7. Michael Faraday began the Royal Institution’s Christmas Lectures.

Faraday understood the importance of making science accessible to the public. In 1825, while employed by the Royal Institution, he spearheaded an annual series that's still going strong. That holiday season, engineer John Millington delivered a set of lay-friendly lectures on “natural philosophy.” Every year thereafter (excluding 1939–1942 because of World War II), a prominent speaker has been invited to follow in his footsteps. Well-known Christmas lecturers include David Attenborough (1973), Carl Sagan (1977), and Richard Dawkins (1991). Faraday was the presenter on 19 occasions.

8. Michael Faraday struggled with math.

Faraday’s lack of formal education resulted in a sub-par understanding of mathematics, which sometimes hampered his work. In 1846, he hypothesized that light itself is an electromagnetic phenomenon, but because Faraday couldn't demonstrate the theory in mathematical form, it wasn't taken seriously. In 1864, physicist James Clerk Maxwell published equations [PDF] that helped prove Faraday's theory.

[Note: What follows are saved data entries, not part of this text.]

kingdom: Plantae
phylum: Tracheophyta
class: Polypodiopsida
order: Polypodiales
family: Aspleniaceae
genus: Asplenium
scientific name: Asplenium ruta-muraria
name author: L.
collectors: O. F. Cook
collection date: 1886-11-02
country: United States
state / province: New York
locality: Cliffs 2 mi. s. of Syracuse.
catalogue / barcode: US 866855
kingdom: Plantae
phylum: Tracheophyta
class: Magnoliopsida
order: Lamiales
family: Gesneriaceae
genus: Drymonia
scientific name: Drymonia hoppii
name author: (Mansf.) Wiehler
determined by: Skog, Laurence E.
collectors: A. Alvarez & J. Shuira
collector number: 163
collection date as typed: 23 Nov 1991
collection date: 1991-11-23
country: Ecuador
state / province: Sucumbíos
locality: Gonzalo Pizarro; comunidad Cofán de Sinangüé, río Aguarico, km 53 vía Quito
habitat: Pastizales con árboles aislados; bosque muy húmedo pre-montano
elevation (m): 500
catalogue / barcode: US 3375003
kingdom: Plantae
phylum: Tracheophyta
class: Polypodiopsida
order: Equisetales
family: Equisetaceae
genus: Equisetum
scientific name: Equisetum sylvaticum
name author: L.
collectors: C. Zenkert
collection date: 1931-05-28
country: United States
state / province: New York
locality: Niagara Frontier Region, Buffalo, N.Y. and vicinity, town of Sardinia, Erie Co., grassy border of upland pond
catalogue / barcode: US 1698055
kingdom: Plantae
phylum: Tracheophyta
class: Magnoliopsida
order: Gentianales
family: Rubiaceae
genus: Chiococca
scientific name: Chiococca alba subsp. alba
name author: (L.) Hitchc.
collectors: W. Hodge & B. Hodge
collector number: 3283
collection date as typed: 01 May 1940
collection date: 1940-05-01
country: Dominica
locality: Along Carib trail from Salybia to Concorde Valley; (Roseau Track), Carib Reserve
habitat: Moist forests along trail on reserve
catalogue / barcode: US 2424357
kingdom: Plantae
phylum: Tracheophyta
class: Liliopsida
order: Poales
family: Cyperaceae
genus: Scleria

9. Michael Faraday might have suffered from mercury poisoning.

Faraday's memory started faltering when he was 48. He experienced vertigo and other neurological symptoms, but the cause was a mystery. Following a three-year hiatus, he returned to the Royal Institution, where he experimented in his laboratory until his early 70s.

Faraday still had inexplicable spurts of giddiness, depression, and extreme forgetfulness. “[My] bad memory,” he wrote, “both loses recent things and sometimes suggests old ones as new.” Nobody knows what caused the syndrome, though some believe his exposure to mercury was the source.

10. Albert Einstein kept a portrait of Michael Faraday in his home..

Einstein regarded Faraday as a personal hero. When he received a book about Faraday, Einstein once remarked, “This man loved mysterious Nature as a lover loves his distant beloved.”

A version of this story originally ran in 2018; it has been updated for 2021.